Emor: This Very Day

Copyright 2012 Neal Joseph Loevinger


Torah Portioni: Emor 

 On that same day you shall hold a celebration; it shall be a sacred occasion for you; you shall not work at your occupations  . . . (Vayikra/ Leviticus 23:21)


Dear Friends: 

So sorry for my absence these past few weeks- glad to be back! 
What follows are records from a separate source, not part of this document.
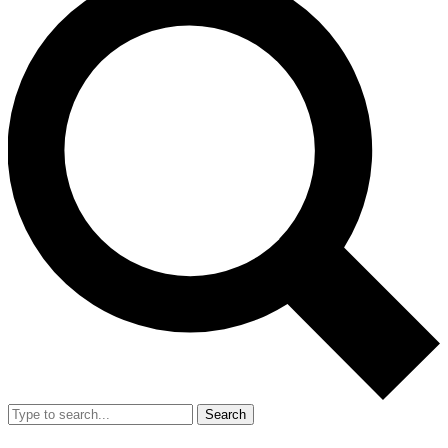
Search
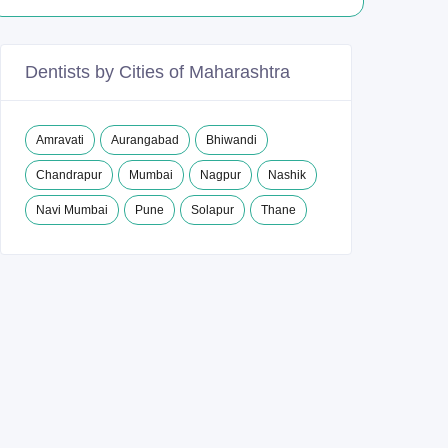
Dentists by Cities of Maharashtra
Amravati
Aurangabad
Bhiwandi
Chandrapur
Mumbai
Nagpur
Nashik
Navi Mumbai
Pune
Solapur
Thane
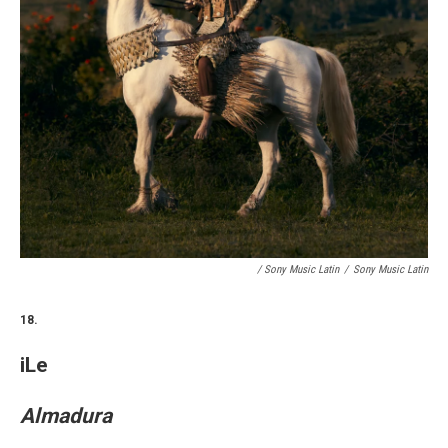
/ Sony Music Latin
/
Sony Music Latin
18.
iLe
Almadura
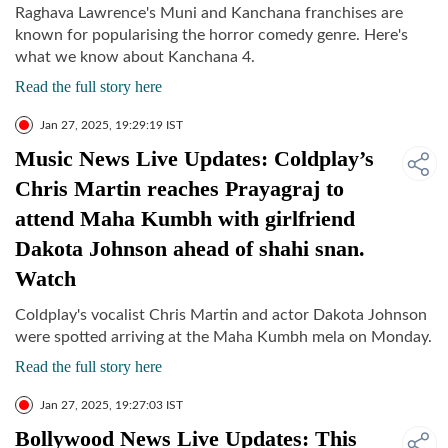
Raghava Lawrence's Muni and Kanchana franchises are
known for popularising the horror comedy genre. Here's
what we know about Kanchana 4.
Read the full story here
Jan 27, 2025, 19:29:19 IST
Music News Live Updates: Coldplay’s
Chris Martin reaches Prayagraj to
attend Maha Kumbh with girlfriend
Dakota Johnson ahead of shahi snan.
Watch
Coldplay's vocalist Chris Martin and actor Dakota Johnson
were spotted arriving at the Maha Kumbh mela on Monday.
Read the full story here
Jan 27, 2025, 19:27:03 IST
Bollywood News Live Updates: This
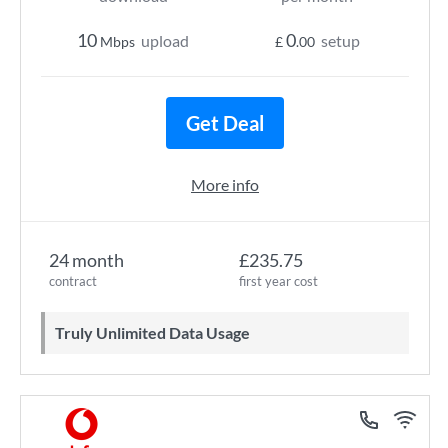
10
0
upload
setup
Mbps
£
.00
Get Deal
More info
24 month
£235.75
contract
first year cost
Truly Unlimited Data Usage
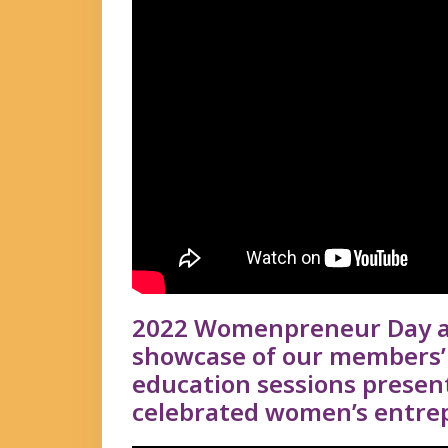
2022 Womenpreneur Day at
showcase of our members’ 
education sessions prese
celebrated women’s entrep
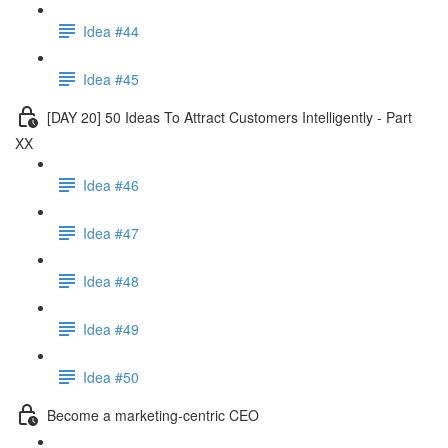
Idea #44
Idea #45
[DAY 20] 50 Ideas To Attract Customers Intelligently - Part
XX
Idea #46
Idea #47
Idea #48
Idea #49
Idea #50
Become a marketing-centric CEO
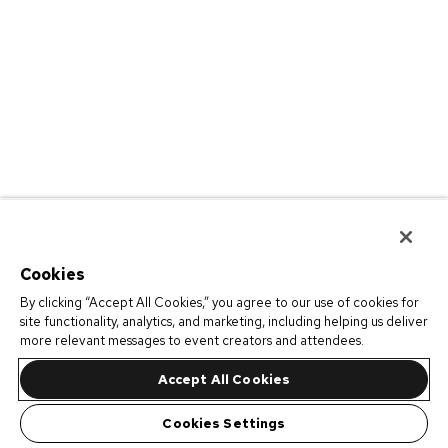
Cookies
By clicking “Accept All Cookies,” you agree to our use of cookies for
site functionality, analytics, and marketing, including helping us deliver
more relevant messages to event creators and attendees.
Accept All Cookies
Cookies Settings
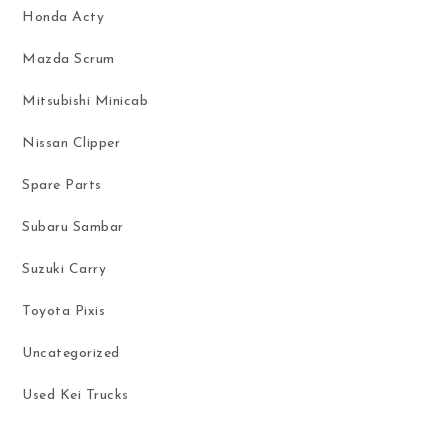
Honda Acty
Mazda Scrum
Mitsubishi Minicab
Nissan Clipper
Spare Parts
Subaru Sambar
Suzuki Carry
Toyota Pixis
Uncategorized
Used Kei Trucks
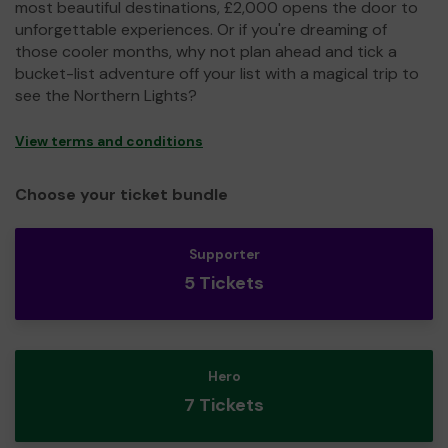
most beautiful destinations, £2,000 opens the door to
unforgettable experiences. Or if you're dreaming of
those cooler months, why not plan ahead and tick a
bucket-list adventure off your list with a magical trip to
see the Northern Lights?
View terms and conditions
Choose your ticket bundle
Supporter
5 Tickets
Hero
7 Tickets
This week an entire chapter of the Torah portion Emor is devoted to the Jewish calendar: Shabbat, the agricultural holidays, the counting of the omer,  Rosh Hashana and Yom Kippur

The holiday of Shavuot is celebrated after a 7 week-period of counting; it is the festival of the first-fruits of summer, and also understood in later Judaism to be the anniversary of the giving of the Torah at Sinai. Note the verse above: after listing the various Temple rituals of Shavuot, the Torah tells us  that “on that same day” you will have a festive and sacred occasion. This phrase, “on that same day,” [b’etzem hayom] could mean “this very day,” or “that same day,” but the phrase is superfluous: we already know Shavuot is the fiftieth day of counting, so why tell us “that very day” is the same one as the holiday? 

It turns out one other holiday is celebrated b’etzem hayom

You shall not perform any work on that very day, for it is a day of atonement, for you to gain atonement before the Lord, your God.” (ibid 23:28)

Shavuot and Yom Kippur are linked by a short phrase which seems to indicate some immediacy or urgency to the experience of the day. One line of interpretation (found in Itturei Torah) compares these two holidays to other Jewish holidays like Passover, Sukkot, and Hanukkah, each of which commemorates a past event. The two holidays celebrated on “that very day,” however, can be seen as experiences of the present: Shavuot is the holiday of accepting the Torah- not as a text, per se, but as a framework for living Judaism, while Yom Kippur is about accepting responsibility for the moral content of our lives and repairing relationships as necessary- always an immediate concern! 

Seen this way, the acceptance of Torah on Shavuot is something affirmed not just every year, but every time we choose or “do Jewish.” It’s not about what happened then but what happens now, for Torah is a living inheritance, something we have to encounter and make alive, b’etzem hayom, on this very day.